Targets are aggressive. By 2045, the sector is slated to account for 9% of GDP. Export value is forecast to rise 7% annually through 2030 and 9% thereafter, while the number of cultural enterprises is expected to expand 10% per year on average. Marking the 100th anniversary of the founding of the Democratic Republic of Vietnam (now the Socialist Republic of Vietnam) in 2045, the country seeks to establish a regionally dominant cultural industries hub with global reach, serving as a creativity-driven pillar for overall economic growth.

The plan also prioritizes digitization, aiming for digital cultural products to make up over 80% of total output.

Pioneering a new path

Exporting cultural goods stands as a central goal of the strategy, highlighting Vietnam's shift toward higher-value economic development and greater soft power projection.

**Source material**
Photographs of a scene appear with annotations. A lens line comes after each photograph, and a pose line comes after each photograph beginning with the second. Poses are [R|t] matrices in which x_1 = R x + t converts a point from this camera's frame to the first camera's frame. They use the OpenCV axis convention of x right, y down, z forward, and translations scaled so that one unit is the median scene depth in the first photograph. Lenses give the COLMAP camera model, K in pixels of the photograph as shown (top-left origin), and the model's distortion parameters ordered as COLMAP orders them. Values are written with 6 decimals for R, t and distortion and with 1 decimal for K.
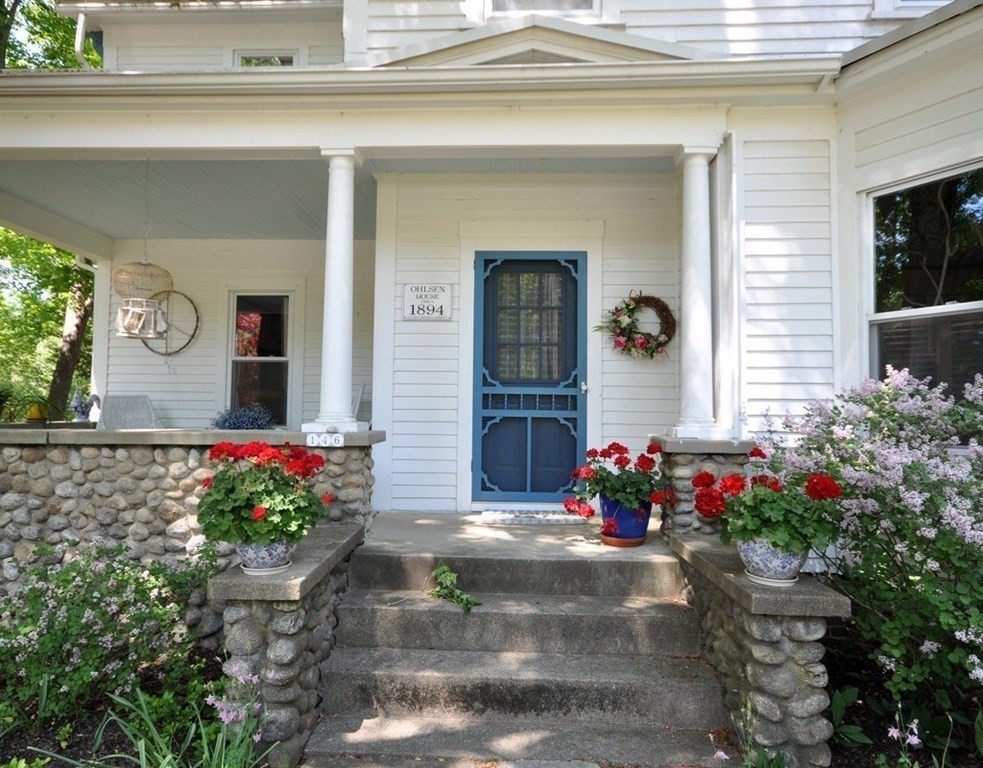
lens RADIAL K [[640.5, 0, 489.1], [0, 640.5, 389.0], [0, 0, 1]] dist [-0.001512, -0.001197]
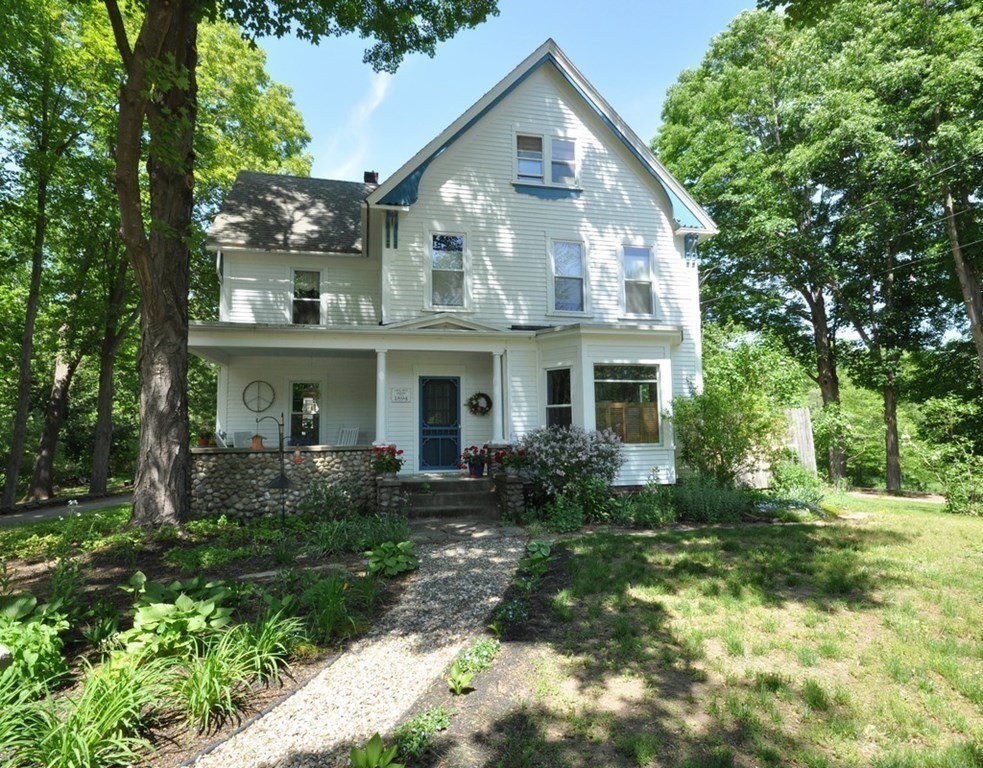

**What is expected**
Continue the text on Vietnam's cultural industries strategy from its last sentence, about exporting cultural goods. The lines take no part in what is asked here.

**Answer space**
Assoc. Prof. Bui Hoai Son, a full-time member of the National Assembly's Committee on Culture and Social Affairs, noted that at advanced stages of development, cultural industries often emerge as fresh growth engines and a source of national soft power. Vietnam, he said, now possesses key enablers: Southeast Asia's fourth-largest economy, a burgeoning middle class, advanced digital infrastructure, a more open creative landscape, and a unique cultural heritage with broad international appeal. Pursuing cultural exports thus aligns with the country's rising profile.

Experts highlighted the importance of global perception: positive reception of Vietnamese cultural products abroad can foster goodwill, drive tourism inflows, and bolster confidence in other Vietnamese exports. Advanced economies have long used culture as a vanguard for deeper diplomatic and economic ties.

At global forums and policy discussions, foreign experts urged Vietnam to analyze overseas consumer preferences and produce market-oriented content from the design stage, rather than focusing primarily on domestic audiences. Initial export priorities should include accessible formats like children's literature, animation, TV formats, and music. This requires cultivating a new cohort of globally competitive creative professionals.

Crucially, sustainable cultural exports also demand building investor trust in Vietnam's creative ecosystem, through refined regulations and support infrastructure. The sector must operate as a genuine market-driven industry, necessitating more policies conducive to intellectual property protection, tax incentives, public procurement in creative sectors, dedicated venture funds, and robust public-private partnerships.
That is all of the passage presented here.